By Jesse Eastman
Do you or someone you know suffer from Houseplantitis? This common but underdiagnosed condition affects plant lovers around the globe. Common symptoms include:
- You can’t see out your windows because they are full of plants.
- You have no more small dinner plates because they’ve all been repurposed as plant saucers.
- You regularly have to apologize to houseguests because there is nowhere for them to sit or set their coats when they visit without disturbing a plant.
- You regularly use “I’d love to but I have to water my plants” as an excuse to avoid social obligations.
- You’ve already gone through the exhaustive searches for plants that will thrive in the more marginal areas or your house – poor light, high traffic, drafty spots next to doors – and have reached the point of plant saturation.
- You seek out ever more rare and extreme plants, as you no longer find “basic” plants thrilling.
If you struggle with any of these conditions, you may have Houseplantitis.This affliction is defined in medical literature as “A condition that manifests in patients when the quantity of houseplants in a given domicile has swollen to levels that exceed any reasonable use of space.” Sadly, there is no known cure for Houseplantitis. There are, however, several treatments to deal with its symptoms.
The best treatment is acquiring more space for plants. Whether moving to a larger house, building a sunroom or a greenhouse, or simply relocating to a tropical climate where houseplants can happily survive in the much larger space of the great outdoors, more space means less plant crowding. The downside of this treatment is that it can often be impractical and expensive. Furthermore, it can require moving all your plants to a new home, a process which can be traumatic for both plant and plant owner alike.
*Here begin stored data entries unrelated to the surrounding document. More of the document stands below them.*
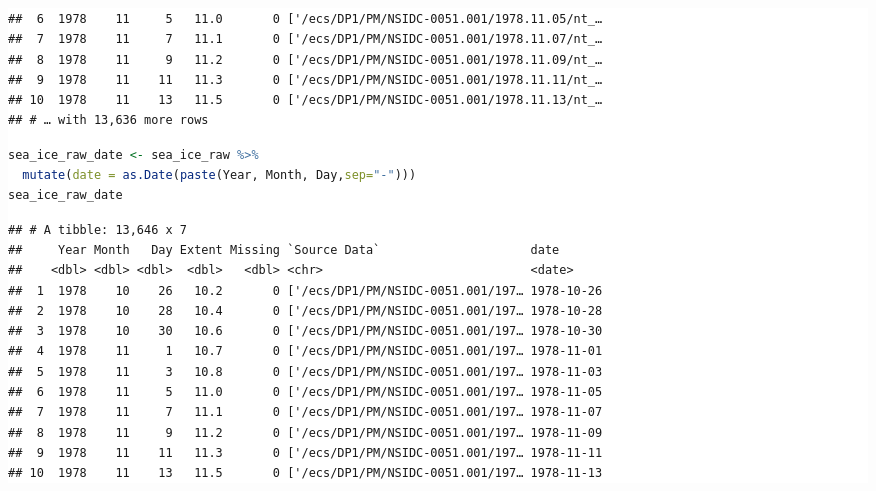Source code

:     ##  6  1978    11     5   11.0       0 ['/ecs/DP1/PM/NSIDC-0051.001/1978.11.05/nt_…
    ##  7  1978    11     7   11.1       0 ['/ecs/DP1/PM/NSIDC-0051.001/1978.11.07/nt_…
    ##  8  1978    11     9   11.2       0 ['/ecs/DP1/PM/NSIDC-0051.001/1978.11.09/nt_…
    ##  9  1978    11    11   11.3       0 ['/ecs/DP1/PM/NSIDC-0051.001/1978.11.11/nt_…
    ## 10  1978    11    13   11.5       0 ['/ecs/DP1/PM/NSIDC-0051.001/1978.11.13/nt_…
    ## # … with 13,636 more rows

``` r
sea_ice_raw_date <- sea_ice_raw %>% 
  mutate(date = as.Date(paste(Year, Month, Day,sep="-"))) 
sea_ice_raw_date
```

    ## # A tibble: 13,646 x 7
    ##     Year Month   Day Extent Missing `Source Data`                     date      
    ##    <dbl> <dbl> <dbl>  <dbl>   <dbl> <chr>                             <date>    
    ##  1  1978    10    26   10.2       0 ['/ecs/DP1/PM/NSIDC-0051.001/197… 1978-10-26
    ##  2  1978    10    28   10.4       0 ['/ecs/DP1/PM/NSIDC-0051.001/197… 1978-10-28
    ##  3  1978    10    30   10.6       0 ['/ecs/DP1/PM/NSIDC-0051.001/197… 1978-10-30
    ##  4  1978    11     1   10.7       0 ['/ecs/DP1/PM/NSIDC-0051.001/197… 1978-11-01
    ##  5  1978    11     3   10.8       0 ['/ecs/DP1/PM/NSIDC-0051.001/197… 1978-11-03
    ##  6  1978    11     5   11.0       0 ['/ecs/DP1/PM/NSIDC-0051.001/197… 1978-11-05
    ##  7  1978    11     7   11.1       0 ['/ecs/DP1/PM/NSIDC-0051.001/197… 1978-11-07
    ##  8  1978    11     9   11.2       0 ['/ecs/DP1/PM/NSIDC-0051.001/197… 1978-11-09
    ##  9  1978    11    11   11.3       0 ['/ecs/DP1/PM/NSIDC-0051.001/197… 1978-11-11
    ## 10  1978    11    13   11.5       0 ['/ecs/DP1/PM/NSIDC-0051.001/197… 1978-11-13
If this first option is not viable, there are several secondary treatments that are widely available to most consumers that are generally successful in preventing a catastrophic overflow of plant material. One can give away plants to friends, family, coworkers, people you just met, and complete strangers. This may be difficult, as it requires you to pick and choose which plants to keep and which to part with, but has the benefit of endearing yourself to others. It should be noted that this treatment becomes less effective the more often it is used, as those around you will eventually catch onto your ploy and realize you’re simply using them to feed your plant habit.
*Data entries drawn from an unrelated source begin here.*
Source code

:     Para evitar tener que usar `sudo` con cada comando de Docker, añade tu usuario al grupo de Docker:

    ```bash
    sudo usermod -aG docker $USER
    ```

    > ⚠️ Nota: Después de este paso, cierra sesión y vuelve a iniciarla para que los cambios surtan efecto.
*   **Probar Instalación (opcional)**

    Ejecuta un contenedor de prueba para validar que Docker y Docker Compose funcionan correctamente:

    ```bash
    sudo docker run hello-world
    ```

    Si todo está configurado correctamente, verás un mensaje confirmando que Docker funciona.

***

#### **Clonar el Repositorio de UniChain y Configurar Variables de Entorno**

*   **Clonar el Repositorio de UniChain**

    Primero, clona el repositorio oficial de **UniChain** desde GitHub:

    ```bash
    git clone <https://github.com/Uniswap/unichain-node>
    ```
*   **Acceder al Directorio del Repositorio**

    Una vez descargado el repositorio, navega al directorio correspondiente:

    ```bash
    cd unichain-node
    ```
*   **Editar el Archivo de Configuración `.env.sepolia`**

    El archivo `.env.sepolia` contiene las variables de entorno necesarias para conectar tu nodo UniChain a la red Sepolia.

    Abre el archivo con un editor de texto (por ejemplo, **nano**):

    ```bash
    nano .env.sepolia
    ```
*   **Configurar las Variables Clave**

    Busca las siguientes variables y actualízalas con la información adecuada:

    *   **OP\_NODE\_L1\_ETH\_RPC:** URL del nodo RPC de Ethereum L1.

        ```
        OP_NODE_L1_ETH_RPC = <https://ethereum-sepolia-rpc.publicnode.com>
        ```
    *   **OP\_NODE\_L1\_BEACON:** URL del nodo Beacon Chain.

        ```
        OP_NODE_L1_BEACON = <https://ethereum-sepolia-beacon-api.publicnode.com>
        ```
Another method of reducing your plant inventory is to stop fighting the inevitable death and decay of living matter. It may feel morbid at first, but learning to love the complete life cycle of your plants can be a truly freeing experience. Is your hibiscus showing signs of mite damage? Mites can be a pernicious little beast, often quite difficult to completely eradicate. Instead of putting yourself through the stress of repeated pesticide applications and the anxiety of wondering if you caught the little buggers soon enough, just take a quick trip to the compost pile. Now you get to experience not only the intense emotion of loss but the ecstatic joy of choosing a new plant to take its place!
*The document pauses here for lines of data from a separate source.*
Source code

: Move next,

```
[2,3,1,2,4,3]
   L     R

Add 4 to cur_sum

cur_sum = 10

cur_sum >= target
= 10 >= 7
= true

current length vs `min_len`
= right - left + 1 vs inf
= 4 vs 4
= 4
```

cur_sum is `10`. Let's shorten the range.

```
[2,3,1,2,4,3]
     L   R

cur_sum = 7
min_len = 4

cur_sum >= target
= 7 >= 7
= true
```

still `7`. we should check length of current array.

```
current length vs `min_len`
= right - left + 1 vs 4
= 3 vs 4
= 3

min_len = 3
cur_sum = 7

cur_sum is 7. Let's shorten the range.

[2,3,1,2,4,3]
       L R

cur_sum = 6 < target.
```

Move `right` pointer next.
Naturally, each of these treatment methods has its benefits and drawbacks. We do not recommend choosing a particular approach until you’ve consulted with a horticulture professional to help determine which is best for you. The good news is we’re here for you. Whether you’ve been suffering from houseplantitis for years or if you simply suspect you may be showing the early stages of this often crippling ailment, our expert staff can help you decide the best way to manage the symptoms and regain control over your life, because nobody should have to agonize over something as joyous as introducing one more beautiful plant to their home!